*** Opening of DATASET RECORDS ***

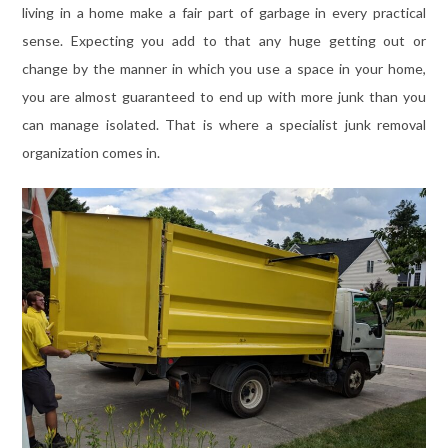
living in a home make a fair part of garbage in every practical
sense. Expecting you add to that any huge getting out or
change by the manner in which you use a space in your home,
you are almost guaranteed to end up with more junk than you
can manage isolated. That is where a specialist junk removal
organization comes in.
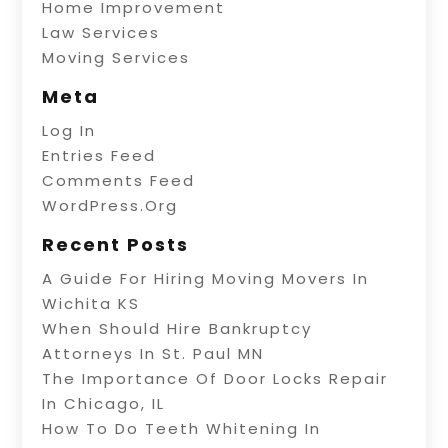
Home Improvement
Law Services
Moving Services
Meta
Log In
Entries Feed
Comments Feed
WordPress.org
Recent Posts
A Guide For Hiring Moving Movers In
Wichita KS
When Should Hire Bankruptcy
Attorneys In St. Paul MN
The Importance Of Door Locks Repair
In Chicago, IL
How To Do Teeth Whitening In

*** Close of DATASET RECORDS ***

DIRECTIVE:
Every entry, word for word: repeat it, but skip the images.

OUTPUT FOR THIS EXERCISE:
living in a home make a fair part of garbage in every practical
sense. Expecting you add to that any huge getting out or
change by the manner in which you use a space in your home,
you are almost guaranteed to end up with more junk than you
can manage isolated. That is where a specialist junk removal
organization comes in.
Home Improvement
Law Services
Moving Services
Meta
Log In
Entries Feed
Comments Feed
WordPress.org
Recent Posts
A Guide For Hiring Moving Movers In
Wichita KS
When Should Hire Bankruptcy
Attorneys In St. Paul MN
The Importance Of Door Locks Repair
In Chicago, IL
How To Do Teeth Whitening In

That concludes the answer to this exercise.